Below are some records; copy each line in them that contains "Example".

**Data shown**
════════════════
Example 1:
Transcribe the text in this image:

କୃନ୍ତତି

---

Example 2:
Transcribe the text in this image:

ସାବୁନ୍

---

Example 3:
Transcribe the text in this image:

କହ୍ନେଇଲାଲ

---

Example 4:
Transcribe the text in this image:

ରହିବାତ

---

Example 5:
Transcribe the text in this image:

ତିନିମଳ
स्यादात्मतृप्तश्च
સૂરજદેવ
════════════════
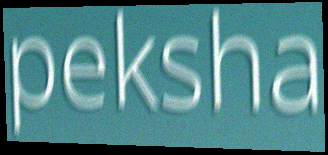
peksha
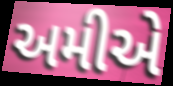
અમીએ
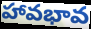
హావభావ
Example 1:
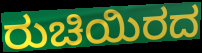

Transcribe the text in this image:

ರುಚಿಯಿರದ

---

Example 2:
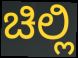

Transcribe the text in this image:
════════════════
**Response**
Example 1:
Example 2:
Example 3:
Example 4:
Example 5:
Example 1:
Example 2:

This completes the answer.